What you should do: Gather every line of the material below that contains the string "True". Letter case matters.

Records supplied:

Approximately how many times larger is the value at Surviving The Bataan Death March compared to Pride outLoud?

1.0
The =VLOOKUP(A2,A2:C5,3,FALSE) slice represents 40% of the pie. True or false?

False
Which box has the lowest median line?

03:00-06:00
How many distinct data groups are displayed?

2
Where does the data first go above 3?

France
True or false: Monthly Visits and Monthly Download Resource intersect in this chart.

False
--
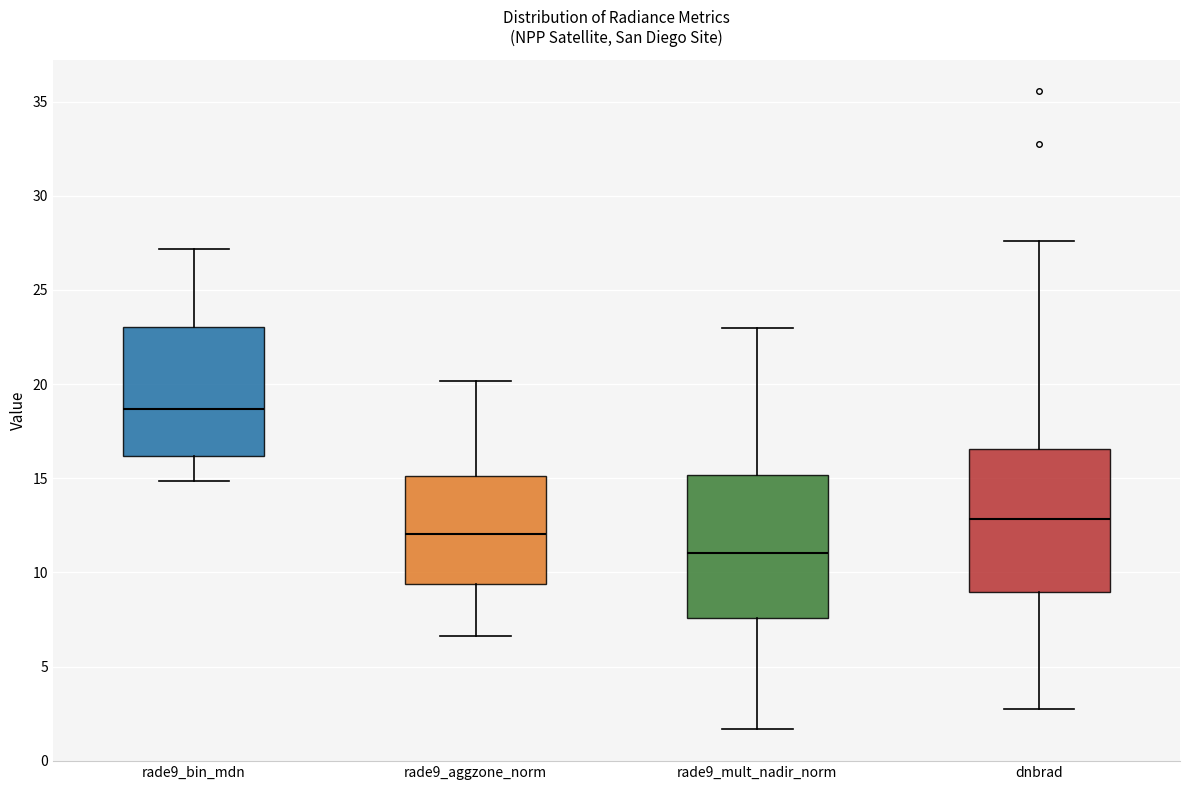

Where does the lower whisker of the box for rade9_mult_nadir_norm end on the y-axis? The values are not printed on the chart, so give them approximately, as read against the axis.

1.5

Answer box:
The =VLOOKUP(A2,A2:C5,3,FALSE) slice represents 40% of the pie. True or false?
True or false: Monthly Visits and Monthly Download Resource intersect in this chart.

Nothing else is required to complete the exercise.